SEC Rounds Up Penny Stock Promoters

MIAMI (CN) - More than a dozen penny stock promoters and their companies - including a former star of the TV show "CHiPs" - were charged with using kickbacks and other schemes to manipulate the volume and price of stocks and illegally generate stock sales. Larry Wilcox, who played CHP Officer Jon Baker on "CHiPs," is one of those charged with securities fraud.

Wilcox, of West Hills, Calif., and his company, The UC Hub Group, were charged along with Anthony Mellone of Fort Lauderdale, who was CEO of Tri-Star Holdings nka Macada Holdings; and Alex Parsinia, of Calabasas, and his company Zcom Networks.

Mellone "began the process by paying an illegal kickback to a purported employee pension fund trustee who was to purchase 40 million restricted shares of Tri-Star stock," the SEC said in announcing the roundup. "Days later, Mellone paid another kickback for a purchase of 50 million restricted shares of stock. Unbeknownst to Mellone, the corrupt trustee and the trustee's business associate were undercover FBI agents, and another middleman was an FBI cooperating witness. Mellone, satisfied how the deal worked for his own company, sought to implement the same fraud with others."

Undercover FBI agents were involved in all of the stings.

Charged in accompanying federal complaints were Jean Charbit, a French citizen who lives in Miami, and Tzemach David Netzer Korem, who uses several aliases and is believed to live in Los Altos, Calif. "He also created a fictitious country, the Dominion of Melchizedek, which claims 'ecclesiastical sovereignty' on an island in the South Pacific and has been the subject of criminal prosecutions in several countries," the SEC said.

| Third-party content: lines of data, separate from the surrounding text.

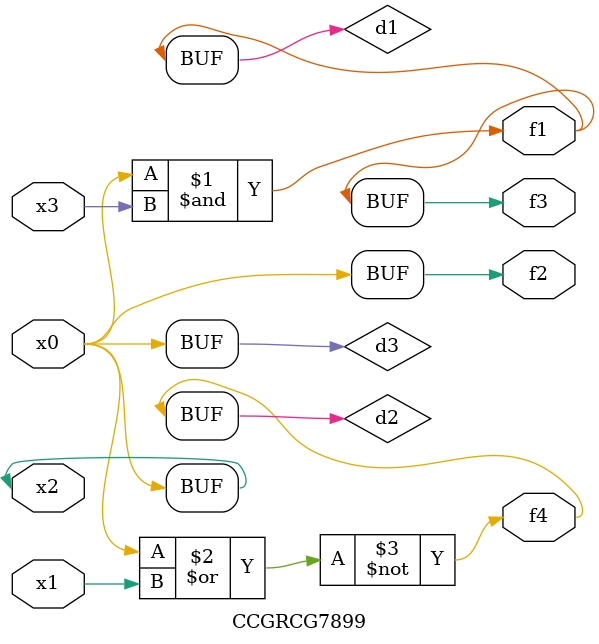
<source format=v>
module CCGRCG7899(
	input x0, x1, x2, x3,
	output f1, f2, f3, f4
);

	wire d1, d2, d3;

	and (d1, x2, x3);
	nor (d2, x0, x1);
	buf (d3, x0, x2);
	assign f1 = d1;
	assign f2 = d3;
	assign f3 = d1;
	assign f4 = d2;
endmodule

</source>
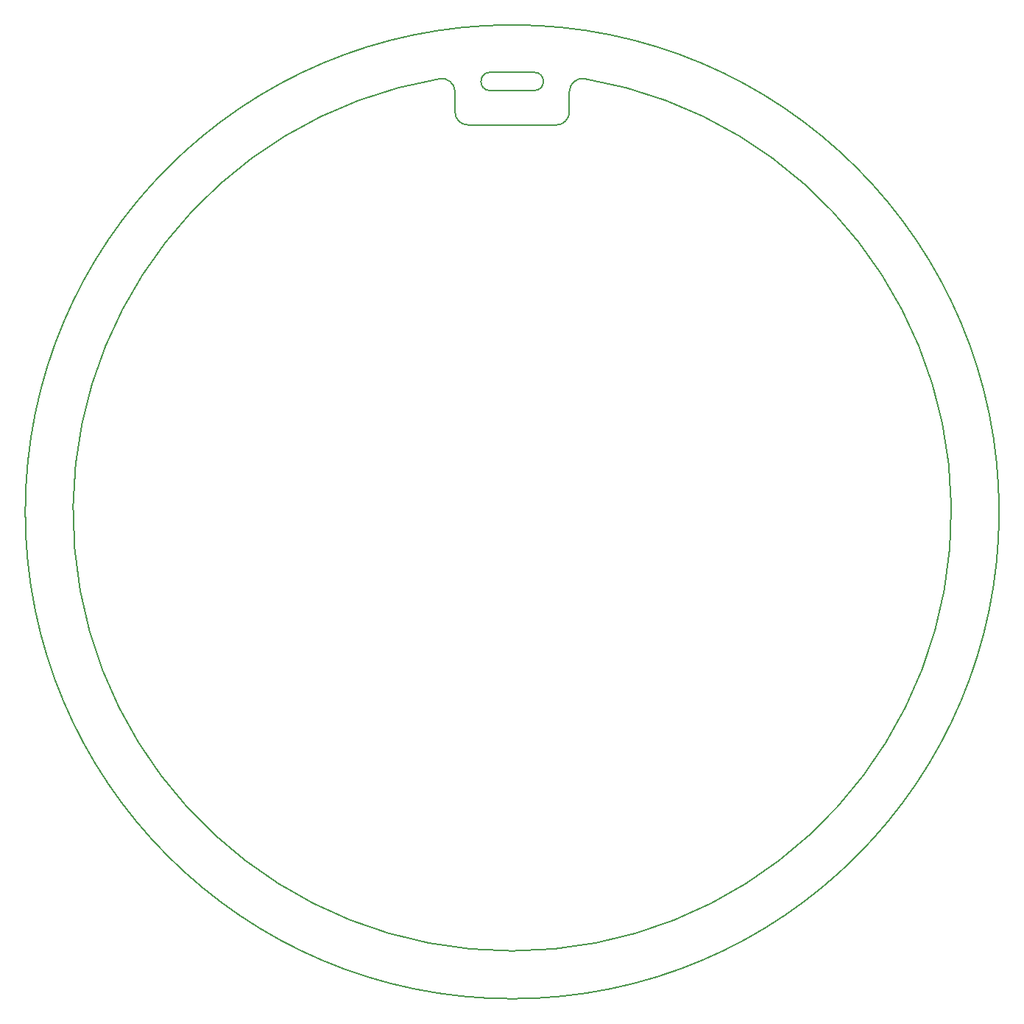
<source format=gbr>
%TF.GenerationSoftware,KiCad,Pcbnew,8.0.1*%
%TF.CreationDate,2024-11-03T00:49:44+09:00*%
%TF.ProjectId,NeoPixel-20240808,4e656f50-6978-4656-9c2d-323032343038,rev?*%
%TF.SameCoordinates,Original*%
%TF.FileFunction,Profile,NP*%
%FSLAX46Y46*%
G04 Gerber Fmt 4.6, Leading zero omitted, Abs format (unit mm)*
G04 Created by KiCad (PCBNEW 8.0.1) date 2024-11-03 00:49:44*
%MOMM*%
%LPD*%
G01*
G04 APERTURE LIST*
%TA.AperFunction,Profile*%
%ADD10C,0.200000*%
%TD*%
G04 APERTURE END LIST*
D10*
X-2540000Y48450001D02*
G75*
G02*
X-2540000Y50549999I0J1049999D01*
G01*
X2540000Y48450001D02*
X-2540000Y48450001D01*
X2540000Y50550001D02*
G75*
G02*
X2540000Y48450001I0J-1050000D01*
G01*
X-2540000Y50550001D02*
X2540000Y50550001D01*
X-8327347Y49808688D02*
G75*
G02*
X-6579998Y48329222I247347J-1479468D01*
G01*
X-6580000Y46000001D02*
X-6580000Y48329222D01*
X-5080000Y44500001D02*
G75*
G02*
X-6579999Y46000001I0J1499999D01*
G01*
X5080000Y44500001D02*
X-5080000Y44500001D01*
X6580000Y46000001D02*
G75*
G02*
X5080000Y44500001I-1500001J1D01*
G01*
X6580000Y48329222D02*
X6580000Y46000001D01*
X6580000Y48329222D02*
G75*
G02*
X8327347Y49808688I1500000J0D01*
G01*
X8327347Y49808688D02*
G75*
G02*
X-8327347Y49808688I-8327347J-49808688D01*
G01*
X56000001Y0D02*
G75*
G02*
X-56000001Y0I-56000001J0D01*
G01*
X-56000001Y0D02*
G75*
G02*
X56000001Y0I56000001J0D01*
G01*
M02*

</source>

Also charged were Scott R. Sand, of Calimesa, Calif., the CEO of Ingen Technologies; Jeffrey Galpern, a Boca Raton, Fla., stock promoter; Bruce Palmer and his company, AccessKey IP, of Placitas, N.M.; and John "Buckeye" Epstein and Steven E. Humphries, executives at Texas-based Earthworks Entertainment and The Flight Zone.

The SEC seeks disgorgement plus interest, financial penalties and injunctions against all of them.